In these complicated circumstances for the survival of Lake Baikal’s ecosystem Mongolian plans of constructing six hydro power plants in the Selenga basin cause a lot of concern. Mongolia aims to launch large-scale economic development of the Selenga River basin. Construction of dams is planned both on the body of the river and the Selenga’s tributaries, such as the Orkhon, Tuul, Delgermuren and Egiin-Gol. Besides, there is also the Orkhon-Gobi water transfer project, which includes construction of a reservoir on the main tributary of the Selenga―the Orkhon River, as well as construction of a water passageway to the Gobi desert for the needs of mining companies. In April 2015 news spread about agreements reached between Mongolia and the World Bank on investments into the construction of the HPP on the Selenga River and about the intention of the Mongolian authorities to ask the Export-Import Bank of China for a 1 billion USD loan to finance construction of the 315- Mwt Egiin-Gol HPP. The deal is to be concluded by the end of 2015 [8]. The construction of Mongolian HPPs may bring Russia a lot of economic and environmental damage. Besides, for the world it may mean the loss of 20% of pure fresh water in Lake Baikal, which is already endangered without these projects.

4. Conclusions

The main ecological-economic problems of the Baikal basin are as follows: the “Baikal factor” limits the development of the local economy; biological contamination of warm shallow bays suitable for swimming may discourage potential tourists; accidental and arson-based forest fires and illegal logging directly harms forest ecosystems of Lake Baikal, as a result of which the water-regulation function of forests is disrupted. This already resulted in running dry of creeks and streams, phreatic decline and combustion of coastal peat bogs. The ecological-economic problems also include the decline of fish stocks which affects wellbeing of coastal areas’ population, excessive runoff regulation by HPPs and unjust distribution of hydropower rent. The projected construction of HPPs in Mongolia may result in the destruction of the unique lake, considerable losses in economy and decline in the quality of life of population of the entire Baikal region.
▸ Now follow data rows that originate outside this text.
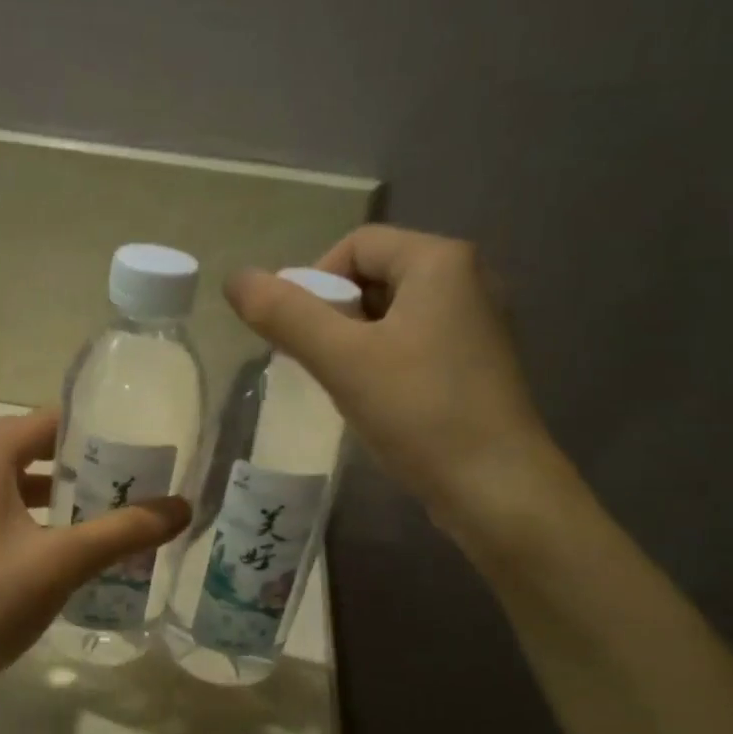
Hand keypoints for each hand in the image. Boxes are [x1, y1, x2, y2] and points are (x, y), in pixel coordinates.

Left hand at [0, 409, 188, 704]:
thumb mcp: (61, 562)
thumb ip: (123, 531)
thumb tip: (183, 506)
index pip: (41, 422)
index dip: (87, 426)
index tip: (132, 440)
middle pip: (28, 454)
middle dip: (77, 466)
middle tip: (127, 480)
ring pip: (14, 492)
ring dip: (57, 500)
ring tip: (105, 518)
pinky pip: (0, 524)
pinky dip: (35, 528)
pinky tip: (65, 560)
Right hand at [226, 227, 565, 540]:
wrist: (496, 489)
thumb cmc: (419, 412)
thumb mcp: (342, 360)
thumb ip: (285, 315)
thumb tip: (236, 278)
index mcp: (441, 261)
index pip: (356, 244)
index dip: (314, 282)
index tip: (300, 335)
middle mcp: (468, 279)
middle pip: (375, 276)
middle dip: (334, 315)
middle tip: (318, 362)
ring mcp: (477, 323)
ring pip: (392, 313)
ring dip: (355, 341)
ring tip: (343, 384)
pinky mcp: (477, 362)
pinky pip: (414, 341)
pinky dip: (384, 359)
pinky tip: (377, 400)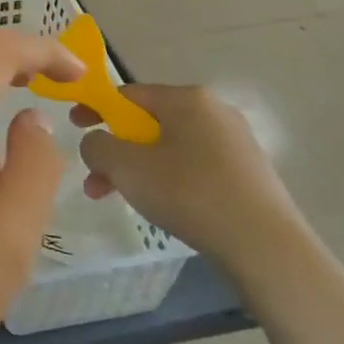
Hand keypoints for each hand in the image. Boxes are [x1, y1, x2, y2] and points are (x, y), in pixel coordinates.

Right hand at [76, 85, 302, 280]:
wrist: (268, 249)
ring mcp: (236, 143)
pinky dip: (169, 181)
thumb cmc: (191, 194)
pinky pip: (195, 167)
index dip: (96, 108)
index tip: (75, 128)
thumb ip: (98, 146)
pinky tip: (163, 209)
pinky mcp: (249, 175)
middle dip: (116, 150)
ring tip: (119, 200)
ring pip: (170, 148)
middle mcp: (214, 111)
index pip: (128, 94)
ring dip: (138, 170)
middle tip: (94, 179)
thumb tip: (95, 143)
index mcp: (187, 98)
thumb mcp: (127, 167)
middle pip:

For the preservation of unique Lake Baikal, storage of a huge amount of fresh water, the ecosystem approach should prevail over here-and-now profits of separate groups of people interested in quick revenues without consideration of long-term ecological consequences. Russian and Mongolian authorities need to remember that the Baikal basin is a transboundary ecological-economic system where everything is interconnected. Wellbeing of the one side depends on the decisions made by the other. Moreover, at the moment Lake Baikal already faces too many problems.

Conflicts of Interest

The authors declare no conflicts of interest.